Un viejo, un botero, a juzgar por sus ropas sucias de alquitrán, apretó el hombro de Roche.

—¿Ése quién es?

—Fue maestro de aprendices. Ha muerto.

—¿No era una mujer? —El viejo estaba aferrado a Roche, pero me miraba a mí.

—No, no —le dijo Roche—. No hay mujeres en el gremio.

A pesar de la bebida caliente y del calor del día, yo tenía frío. Uno de los muchachos con los que a veces peleábamos trajo una manta polvorienta y me envolví en ella; pero pasó tanto tiempo antes de que yo fuera capaz de enderezarme y andar, que cuando llegamos al portal de la necrópolis, la estatua de la Noche sobre el mesón de la orilla opuesta era un minúsculo rasguño negro en el campo llameante del sol, y el portal mismo estaba cerrado.

III — La cara del Autarca

Era la media mañana del día siguiente cuando se me ocurrió mirar la moneda que Vodalus me había dado. Después de servir a los oficiales en el refectorio, desayunamos como siempre, nos encontramos con el maestro Palaemon en el aula, y luego de una breve conferencia preparatoria, lo seguimos a los niveles inferiores para ver el trabajo de la noche anterior.

Pero quizás antes de seguir escribiendo, tendría que explicar algo más sobre la naturaleza de nuestra Torre Matachina. Está situada detrás de la Ciudadela, sobre el lado occidental. En la planta baja se encuentran los estudios de nuestros maestros, donde se celebran las consultas con los oficiales de justicia y los presidentes de los demás gremios. Nuestro cuarto común está en la segunda planta, por delante de la cocina. Arriba está el refectorio, que nos sirve como sala de asamblea además de ser el sitio donde se come. Más arriba se encuentran las cámaras privadas de los maestros, en días mejores mucho más numerosos. Encima están las cámaras de los oficiales y sobre éstas el dormitorio y el aula de los aprendices, y una serie de áticos y cubículos abandonados. Cerca de lo más alto se encuentra la sala del cañón, cuyas piezas nosotros los del gremio tenemos a nuestro cargo, para el caso de que la Ciudadela fuera atacada.

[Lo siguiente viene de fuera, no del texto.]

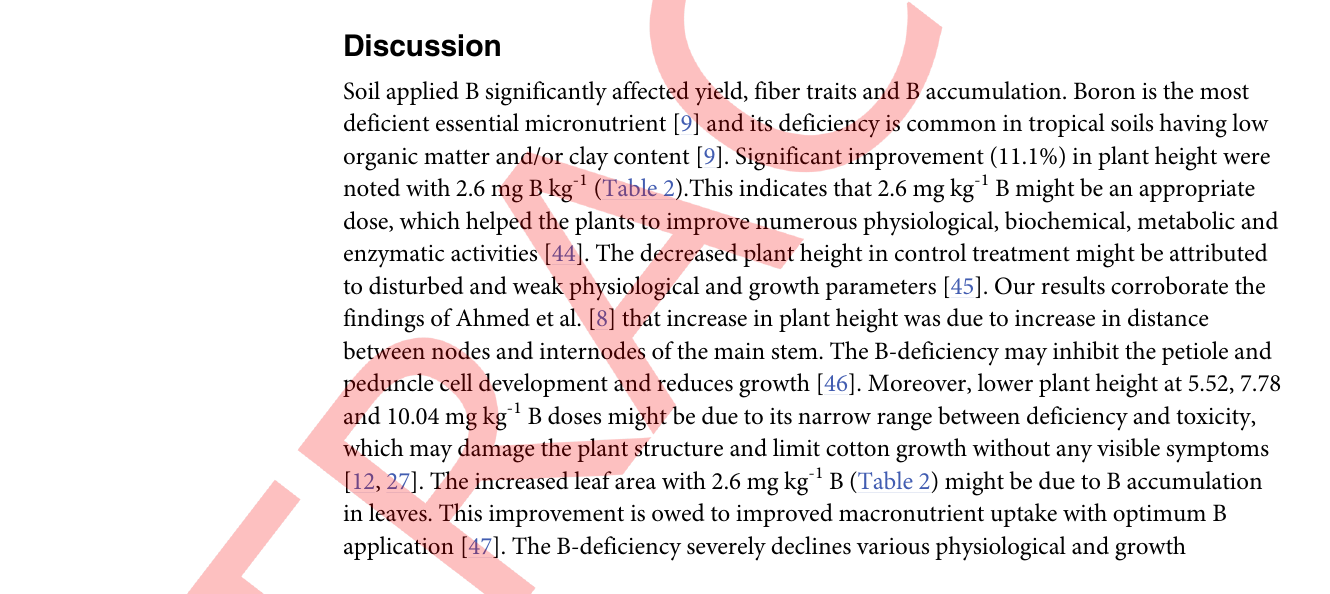
(Table 8). Fiber strength was significantly influenced by the cultivars ( F = 42.62, p = 0.000), B (Table 7). Boron concentration of 2.6 mg kg -1 resulted in 5% higher fiber strength than control (Table 8).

El verdadero trabajo de nuestro gremio se lleva a cabo debajo de todo esto. En el subsuelo se encuentra el cuarto de exámenes, y más abajo aún, y por tanto fuera de la torre propiamente dicha (porque el cuarto de exámenes fue la primera cámara de la estructura original), se extiende el laberinto de la mazmorra. Hay tres niveles, a los que se tiene acceso por una escalinata central. Las celdas son sencillas, secas y limpias, con una mesa pequeña, una silla y una cama estrecha en el centro.

Las luces de la mazmorra son de esa antigua especie que, según se dice, arden para siempre, aunque ahora algunas se han extinguido. En la oscuridad de esos corredores, mis sentimientos no eran lóbregos esa mañana, sino alegres; aquí trabajaría cuando fuera oficial, aquí practicaría el arte antiguo y alcanzaría el rango máximo, aquí pondría los cimientos de la restauración de la antigua gloria de nuestro gremio. El aire mismo del lugar parecía envolverme como una manta que antes hubiera sido calentada sobre un fuego de olor limpio.